Gene expression profile at the single cell level of CD45+ CD11b+ cells isolated from the brain and bone marrow of mice either untreated or conditioned and transplanted with total bone marrow.. Gene expression profile at the single cell level of CD45+ CD11b+ cells isolated from the brain and bone marrow of mice either untreated or conditioned and transplanted with total bone marrow.
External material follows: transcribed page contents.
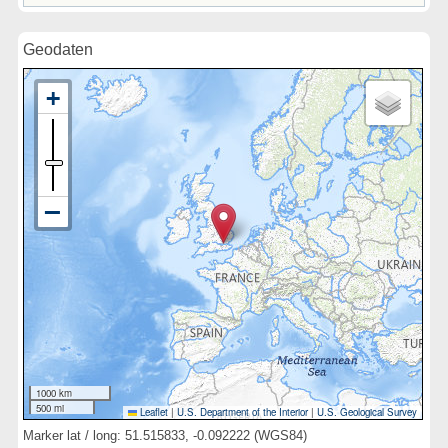
Geodaten
1000 km
500 mi
Leaflet
|
U.S. Department of the Interior
|
U.S. Geological Survey
Marker lat / long: 51.515833, -0.092222 (WGS84)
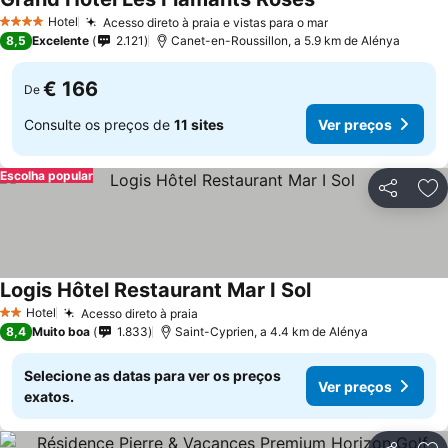
Hotel
Acesso direto à praia e vistas para o mar
4 Estrelas
8,5
Excelente
2.121
Canet-en-Roussillon, a 5.9 km de Alénya
€ 166
De
Consulte os preços de
11 sites
Ver preços
Escolha popular
Partilhar
Ad
Logis Hôtel Restaurant Mar I Sol
Hotel
Acesso direto à praia
2 Estrelas
8,4
Muito boa
1.833
Saint-Cyprien, a 4.4 km de Alénya
Selecione as datas para ver os preços
Ver preços
exatos.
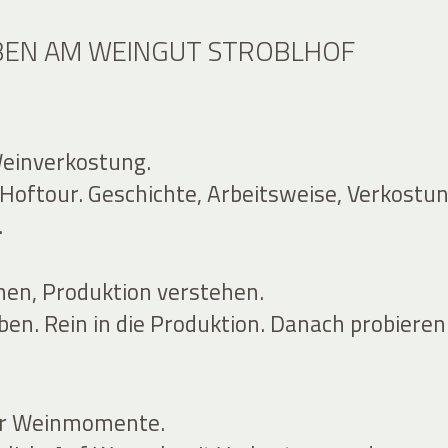
BEN AM WEINGUT STROBLHOF
einverkostung.
Hoftour. Geschichte, Arbeitsweise, Verkostun
.
en, Produktion verstehen.
ben. Rein in die Produktion. Danach probieren
ür Weinmomente.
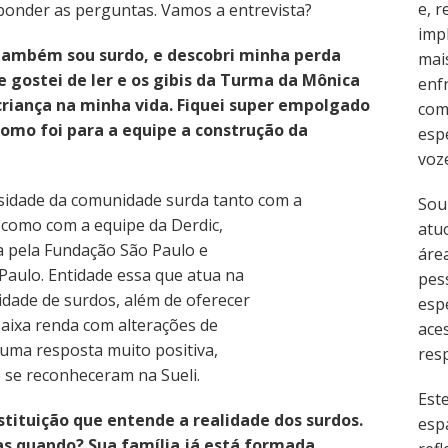
e, 
ponder as perguntas. Vamos a entrevista?
imp
também sou surdo, e descobri minha perda
mai
gostei de ler e os gibis da Turma da Mônica
enf
iança na minha vida. Fiquei super empolgado
com
omo foi para a equipe a construção da
esp
voz
sidade da comunidade surda tanto com a
Sou
 como com a equipe da Derdic,
atu
da pela Fundação São Paulo e
área
aulo. Entidade essa que atua na
pes
idade de surdos, além de oferecer
esp
baixa renda com alterações de
ace
 uma resposta muito positiva,
resp
 se reconheceram na Sueli.
Est
tituição que entende a realidade dos surdos.
esp
ras quando? Sua família já está formada,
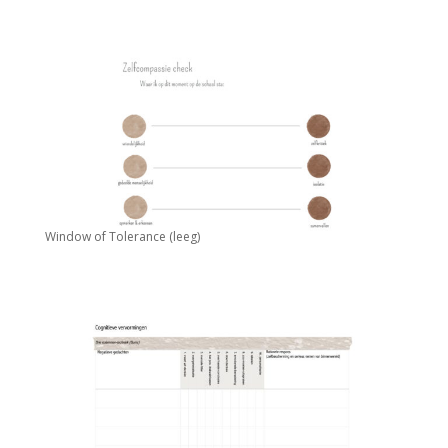
Window of Tolerance (leeg)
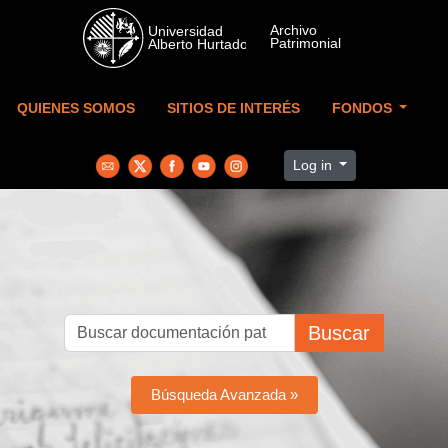
Skip to main content
QUIENES SOMOS
SITIOS DE INTERÉS
FONDOS
Log in
Buscar
Búsqueda Avanzada »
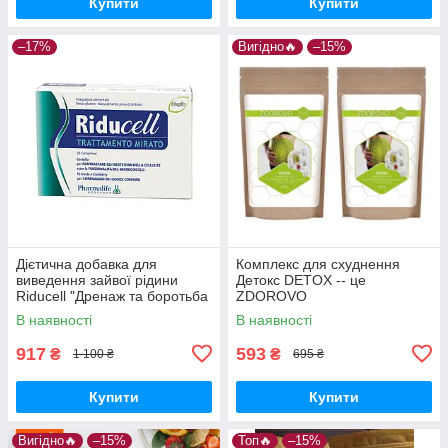
Купити
Купити
–17%
Вигідно🔥
–15%
Дієтична добавка для
Комплекс для схуднення
виведення зайвої рідини
Детокс DETOX -- це
Riducell "Дренаж та боротьба
ZDOROVO
з целюлітом", 30 та
В наявності
В наявності
917
593
₴
₴
1 100 ₴
695 ₴
Купити
Купити
Вигідно🔥
–15%
Топ🔥
–15%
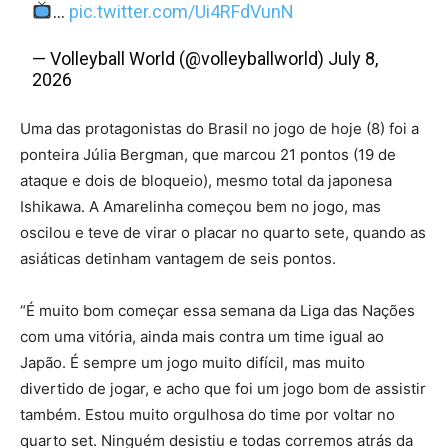
…
pic.twitter.com/Ui4RFdVunN
— Volleyball World (@volleyballworld) July 8,
2026
Uma das protagonistas do Brasil no jogo de hoje (8) foi a
ponteira Júlia Bergman, que marcou 21 pontos (19 de
ataque e dois de bloqueio), mesmo total da japonesa
Ishikawa. A Amarelinha começou bem no jogo, mas
oscilou e teve de virar o placar no quarto sete, quando as
asiáticas detinham vantagem de seis pontos.
“É muito bom começar essa semana da Liga das Nações
com uma vitória, ainda mais contra um time igual ao
Japão. É sempre um jogo muito difícil, mas muito
divertido de jogar, e acho que foi um jogo bom de assistir
também. Estou muito orgulhosa do time por voltar no
quarto set. Ninguém desistiu e todas corremos atrás da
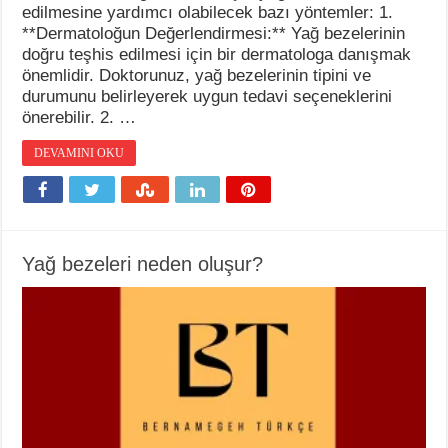
edilmesine yardımcı olabilecek bazı yöntemler: 1.
**Dermatoloğun Değerlendirmesi:** Yağ bezelerinin
doğru teşhis edilmesi için bir dermatologa danışmak
önemlidir. Doktorunuz, yağ bezelerinin tipini ve
durumunu belirleyerek uygun tedavi seçeneklerini
önerebilir. 2. …
DEVAMINI OKU
Yağ bezeleri neden oluşur?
We used single-cell RNA sequencing (scRNA-seq) to analyze the diversity of bone marrow-derived CD45+CD11b+ microglia-like cells (MGLCs) engrafted in the brain of recipient mice that were conditioned using Busulfan and PLX3397 and transplanted with total bone marrow. We compared the gene expression of MGLCs to that of developmentally-derived CD45+ CD11b+ microglia/myeloid cells isolated from the brain of recipient mice (host microglia) and untreated mice (naive microglia). We also compared the gene expression of MGLCs to that of transplant-derived CD45+ CD11b+ cells engrafted in the bone marrow (abbreviated as BM-CD11b+) Overall design: Brain CD45+ CD11b+ cells were isolated by Fluorescence-activated cell sorting (FACS) based on the co-expression of the CD45+ and CD11b+ surface markers and the expression of the Green Fluorescent Protein (GFP). Four CD45+ CD11b+ cell samples were isolated by FACS and used for the scRNA-seq. Cells isolated from C57BL/6 mice (Jax strain #000664) conditioned with Busulfan (100 mg/kg) and PLX3397 (600 mg/kg) and transplanted with total bone marrow harvested from adult sex-matched C57BL/6-Tg(CAG-EGFP)131Osb/LeySopJ mice (Jax strain #006567) were: 1) Sample A or MGLCs: GFP+ CD45+ CD11b+ MGLCs, isolated from the brain; 2) Sample B or host conditioned MG or, host MG: GFP- CD45+ CD11b+ cells, isolated from the brain; 3) Sample D or BM-CD11b+: GFP+ CD45+ CD11b+ cells, isolated from the bone marrow; the time point of the analysis is 4 months after transplant. Cells isolated from untreated age-matched donor mice [C57BL/6-Tg(CAG-EGFP)131Osb/LeySopJ, (Jax strain #006567] were: 4) Sample C or naive MG: GFP+ CD45+ CD11b+ cells isolated from the brain.

本研究采用单细胞RNA测序（single-cell RNA sequencing, scRNA-seq）技术，分析经白消安（Busulfan）与PLX3397预处理、接受全骨髓移植的受体小鼠脑内植入的骨髓源性CD45+CD11b+小胶质细胞样细胞（microglia-like cells, MGLCs）的多样性。本研究将MGLCs的基因表达与三类对照细胞进行对比：一是从受体小鼠脑组织中分离得到的发育源性CD45+CD11b+小胶质细胞/髓系细胞（宿主小胶质细胞），以及从未处理小鼠脑组织中分离得到的对应细胞（初始小胶质细胞/naive microglia）；二是植入受体小鼠骨髓的移植源性CD45+CD11b+细胞（缩写为BM-CD11b+）。 整体实验设计如下：通过荧光激活细胞分选（Fluorescence-activated cell sorting, FACS），基于CD45+与CD11b+表面标志物的共表达以及绿色荧光蛋白（Green Fluorescent Protein, GFP）的表达，分离目标CD45+CD11b+细胞，最终获得4份细胞样本用于scRNA-seq分析。 本次实验的细胞样本分为两类来源： 1. 来源于经白消安（100 mg/kg）与PLX3397（600 mg/kg）预处理、接受成年同性别C57BL/6-Tg(CAG-EGFP)131Osb/LeySopJ小鼠（Jax品系#006567）全骨髓移植的C57BL/6小鼠（Jax品系#000664），包含3份样本： - 样本A（MGLCs组）：从受体小鼠脑组织中分离得到的GFP+CD45+CD11b+ MGLCs； - 样本B（宿主小胶质细胞组/host MG组）：从受体小鼠脑组织中分离得到的GFP-CD45+CD11b+细胞； - 样本D（BM-CD11b+组）：从受体小鼠骨髓中分离得到的GFP+CD45+CD11b+细胞；本研究的分析时间点为移植后4个月。 2. 来源于未处理的同年龄供体小鼠（C57BL/6-Tg(CAG-EGFP)131Osb/LeySopJ，Jax品系#006567），包含1份样本： - 样本C（初始小胶质细胞组/naive MG组）：从供体小鼠脑组织中分离得到的GFP+CD45+CD11b+细胞。